Impulsado por el Espíritu, fue al templo.
Cuando entraban con el niño Jesús sus padres para cumplir
con él lo previsto por la ley, Simeón lo tomó en brazos y bendijo a Dios
diciendo: «Ahora, Señor, según tu promesa, puedes dejar a tu siervo irse en
paz. Porque mis ojos han visto a tu Salvador, a quien has presentado ante todos
los pueblos: luz para alumbrar a las naciones y gloria de tu pueblo Israel.»
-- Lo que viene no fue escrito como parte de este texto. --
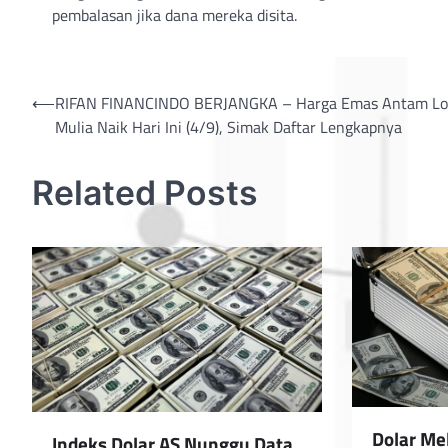
pembalasan jika dana mereka disita.
Post
⟵
RIFAN FINANCINDO BERJANGKA – Harga Emas Antam L
Mulia Naik Hari Ini (4/9), Simak Daftar Lengkapnya
navigation
Related Posts
Dolar Me
Indeks Dolar AS Nunggu Data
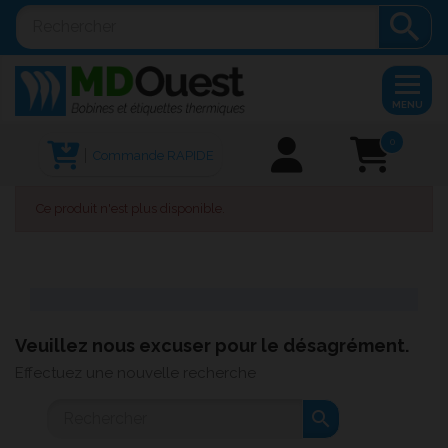

MENU
0
Commande RAPIDE
Ce produit n'est plus disponible.
Veuillez nous excuser pour le désagrément.
Effectuez une nouvelle recherche

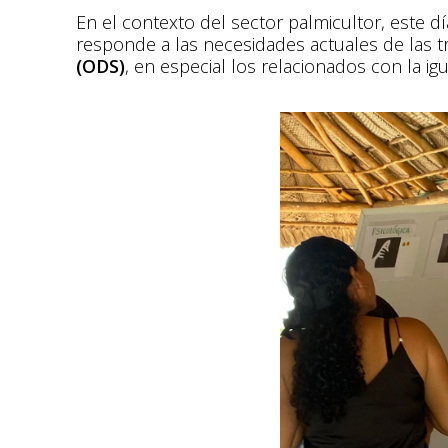
En el contexto del sector palmicultor, este d
responde a las necesidades actuales de las t
(ODS)
, en especial los relacionados con la ig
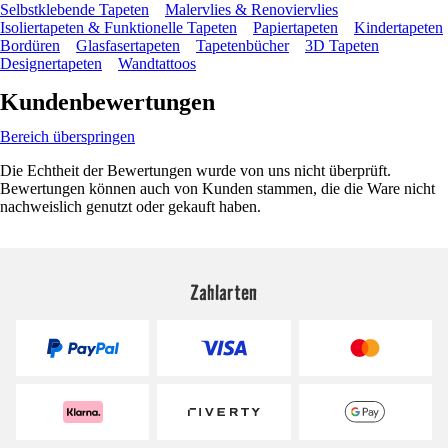
Selbstklebende Tapeten
Malervlies & Renoviervlies
Isoliertapeten & Funktionelle Tapeten
Papiertapeten
Kindertapeten
Bordüren
Glasfasertapeten
Tapetenbücher
3D Tapeten
Designertapeten
Wandtattoos
Kundenbewertungen
Bereich überspringen
Die Echtheit der Bewertungen wurde von uns nicht überprüft.
Bewertungen können auch von Kunden stammen, die die Ware nicht
nachweislich genutzt oder gekauft haben.
Zahlarten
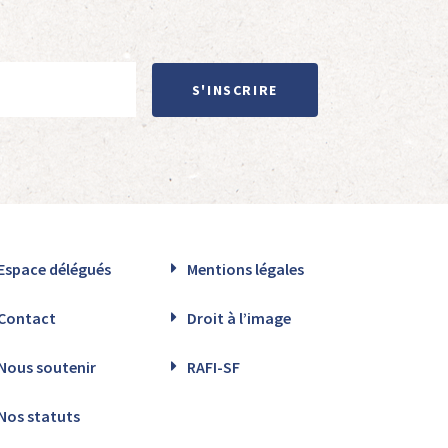
S'INSCRIRE
Espace délégués
Mentions légales
Contact
Droit à l’image
Nous soutenir
RAFI-SF
Nos statuts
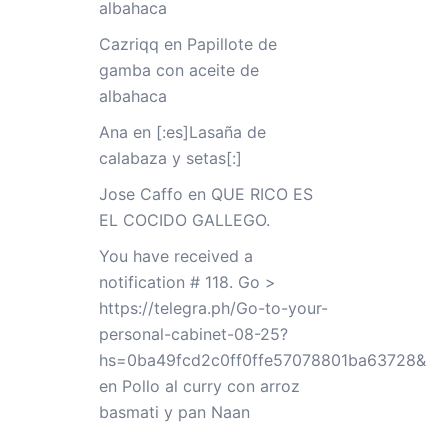
albahaca
Cazriqq
en
Papillote de
gamba con aceite de
albahaca
Ana
en
[:es]Lasaña de
calabaza y setas[:]
Jose Caffo
en
QUE RICO ES
EL COCIDO GALLEGO.
You have received a
notification # 118. Go >
https://telegra.ph/Go-to-your-
personal-cabinet-08-25?
hs=0ba49fcd2c0ff0ffe57078801ba63728&
en
Pollo al curry con arroz
basmati y pan Naan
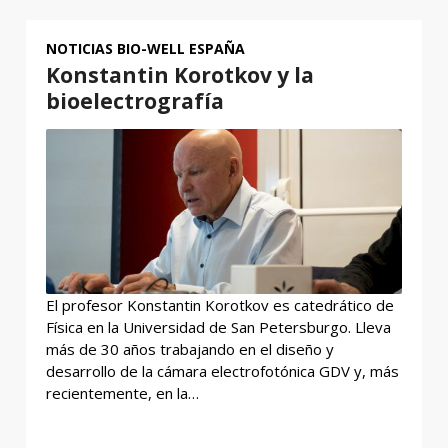
NOTICIAS BIO-WELL ESPAÑA
Konstantin Korotkov y la
bioelectrografía
El profesor Konstantin Korotkov es catedrático de
Física en la Universidad de San Petersburgo. Lleva
más de 30 años trabajando en el diseño y
desarrollo de la cámara electrofotónica GDV y, más
recientemente, en la…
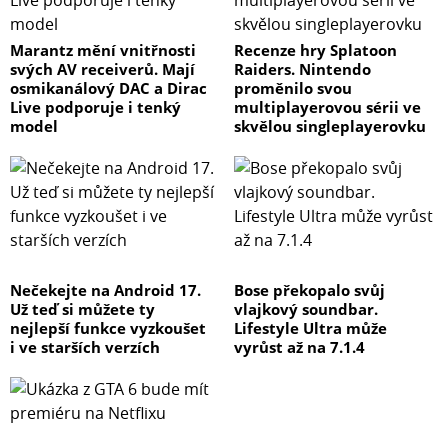
Marantz mění vnitřnosti
Recenze hry Splatoon
svých AV receiverů. Mají
Raiders. Nintendo
osmikanálový DAC a Dirac
proměnilo svou
Live podporuje i tenký
multiplayerovou sérii ve
model
skvělou singleplayerovku
Nečekejte na Android 17.
Bose překopalo svůj
Už teď si můžete ty
vlajkový soundbar.
nejlepší funkce vyzkoušet
Lifestyle Ultra může
i ve starších verzích
vyrůst až na 7.1.4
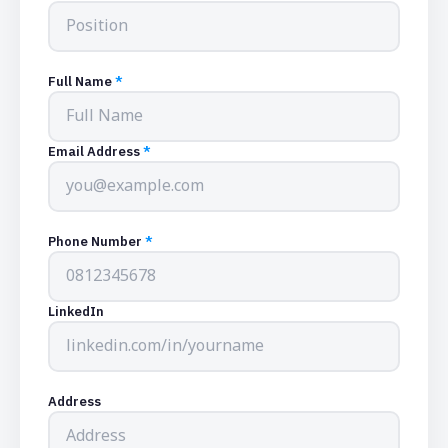
Full Name
*
Email Address
*
Phone Number
*
LinkedIn
Address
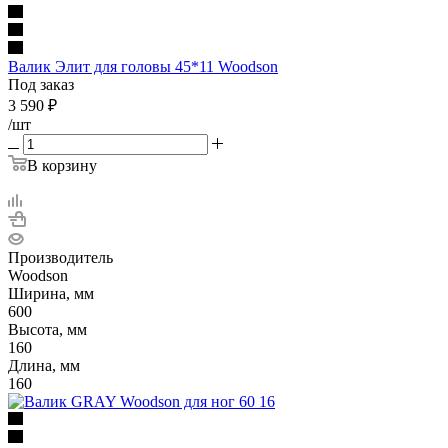
Валик Элит для головы 45*11 Woodson
Под заказ
3 590
₽
/шт
В корзину
Производитель
Woodson
Ширина, мм
600
Высота, мм
160
Длина, мм
160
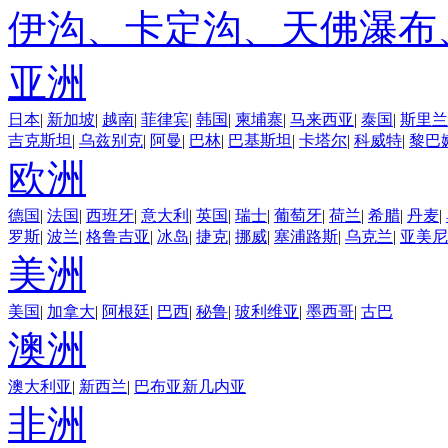
伊沟、卡定沟、天佛瀑布
亚洲
日本
|
新加坡
|
越南
|
菲律宾
|
韩国
|
柬埔寨
|
马来西亚
|
泰国
|
斯里兰
吉克斯坦
|
乌兹别克
|
阿曼
|
巴林
|
巴基斯坦
|
卡塔尔
|
科威特
|
黎巴
欧洲
德国
|
法国
|
西班牙
|
意大利
|
英国
|
瑞士
|
葡萄牙
|
荷兰
|
希腊
|
丹麦
|
罗斯
|
波兰
|
格鲁吉亚
|
冰岛
|
捷克
|
挪威
|
塞浦路斯
|
乌克兰
|
亚美尼
美洲
美国
|
加拿大
|
阿根廷
|
巴西
|
秘鲁
|
玻利维亚
|
墨西哥
|
古巴
澳洲
澳大利亚
|
新西兰
|
巴布亚新几内亚
非洲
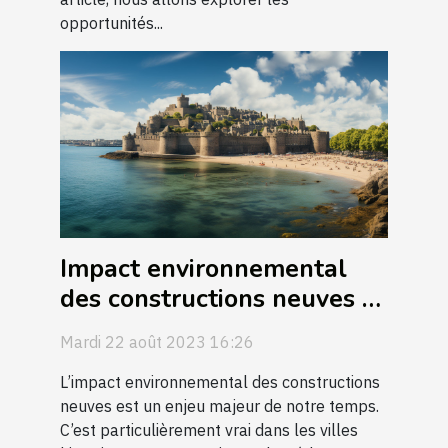
opportunités...
Impact environnemental
des constructions neuves à
Saint-Malo
Mardi 22 août 2023 16:26
L’impact environnemental des constructions
neuves est un enjeu majeur de notre temps.
C’est particulièrement vrai dans les villes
Su padre y su madre estaban admirados por lo que se decía
del niño.
Simeón los bendijo, diciendo a María, su madre: «Mira, éste
está puesto para que muchos en Israel caigan y se levanten; será como una
bandera discutida: así quedará clara la actitud de muchos corazones. Y a ti,
una espada te traspasará el alma.»
Había también una profetisa, Ana, hija de Fanuel, de la
tribu de Aser. Era una mujer muy anciana; de jovencita había vivido siete años
casada, y luego viuda hasta los ochenta y cuatro; no se apartaba del templo día
y noche, sirviendo a Dios con ayunos y oraciones. Acercándose en aquel momento,
daba gracias a Dios y hablaba del niño a todos los que aguardaban la liberación
de Jerusalén. Y, cuando cumplieron todo lo que prescribía la ley del Señor, se
volvieron a Galilea, a su ciudad de Nazaret. El niño iba creciendo y
robusteciéndose, y se llenaba de sabiduría; y la gracia de Dios lo acompañaba.